=== EXERCISE TEXT ===

- Date: 1–8 December 2022
- Location: Namibia
- Player of the series: Brandon McMullen

Teams
- Namibia: Nepal / Scotland

Captains
- Gerhard Erasmus: Rohit Paudel / Richie Berrington

Most runs
- Gerhard Erasmus (169): Gyanendra Malla (139) / Michael van Lingen (131)

Most wickets
- Tangeni Lungameni (8): Lalit Rajbanshi (6) / Brandon McMullen (8)

= 2022 Namibia Tri-Nation Series (December) =

Cricket tournament

The 2022 Namibia Tri-Nation Series was the 18th round of the 2019–2023 ICC Cricket World Cup League 2 cricket tournament which took place in Namibia in December 2022. It was a tri-nation series between Namibia, Nepal and the Scotland cricket teams, with the matches played as One Day International (ODI) fixtures. The ICC Cricket World Cup League 2 formed part of the qualification pathway to the 2023 Cricket World Cup.

Originally the series was scheduled to take place in April 2020. However, on 24 March 2020, the International Cricket Council (ICC) confirmed that all ICC qualifying events scheduled to take place before 30 June 2020 had been postponed due to the COVID-19 pandemic. In December 2020, the ICC announced the rescheduled dates for the series.

=== DATASET EXCERPTS ===

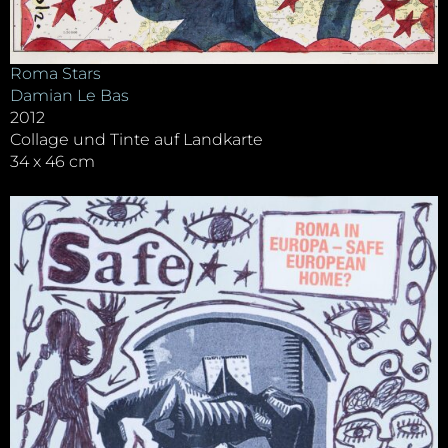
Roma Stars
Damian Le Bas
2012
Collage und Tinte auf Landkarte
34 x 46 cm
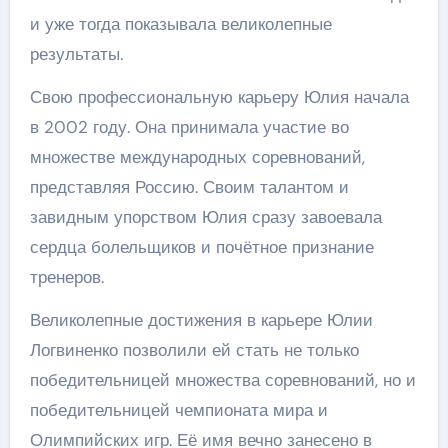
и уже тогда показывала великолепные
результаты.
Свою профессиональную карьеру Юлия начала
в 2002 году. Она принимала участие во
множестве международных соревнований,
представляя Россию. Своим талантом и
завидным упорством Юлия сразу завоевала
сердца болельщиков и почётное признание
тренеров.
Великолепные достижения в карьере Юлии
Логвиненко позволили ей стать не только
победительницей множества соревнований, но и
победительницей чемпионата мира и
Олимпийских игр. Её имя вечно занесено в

===
=== DATASET EXCERPTS ===

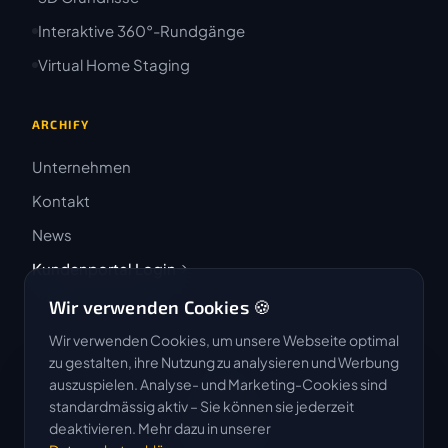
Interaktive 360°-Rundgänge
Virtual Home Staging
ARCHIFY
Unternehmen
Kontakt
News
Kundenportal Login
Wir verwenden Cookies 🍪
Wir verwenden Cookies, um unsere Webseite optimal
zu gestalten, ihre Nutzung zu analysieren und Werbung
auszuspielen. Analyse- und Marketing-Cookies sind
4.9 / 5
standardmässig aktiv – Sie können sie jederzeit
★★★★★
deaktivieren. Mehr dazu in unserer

===

WORK TASK 1.
From the text on the 2022 Namibia Tri-Nation Series, reproduce the part that opens with the words containing "The 2022 Namibia" and closes with "for the series.".
WORK TASK 2.
Translate this sentence from the text on the 2022 Namibia Tri-Nation Series into Spanish: "The ICC Cricket World Cup League 2 formed part of the qualification pathway to the 2023 Cricket World Cup."
WORK TASK 3.
According to the text on the 2022 Namibia Tri-Nation Series, when did the ICC announce the rescheduled dates for the series?

EXERCISE ANSWER 1.
The 2022 Namibia Tri-Nation Series was the 18th round of the 2019–2023 ICC Cricket World Cup League 2 cricket tournament which took place in Namibia in December 2022. It was a tri-nation series between Namibia, Nepal and the Scotland cricket teams, with the matches played as One Day International (ODI) fixtures. The ICC Cricket World Cup League 2 formed part of the qualification pathway to the 2023 Cricket World Cup.

Originally the series was scheduled to take place in April 2020. However, on 24 March 2020, the International Cricket Council (ICC) confirmed that all ICC qualifying events scheduled to take place before 30 June 2020 had been postponed due to the COVID-19 pandemic. In December 2020, the ICC announced the rescheduled dates for the series.

EXERCISE ANSWER 2.
La Liga 2 de la Copa Mundial de Críquet de la ICC formó parte del camino de clasificación para la Copa Mundial de Críquet de 2023.

EXERCISE ANSWER 3.
In December 2020.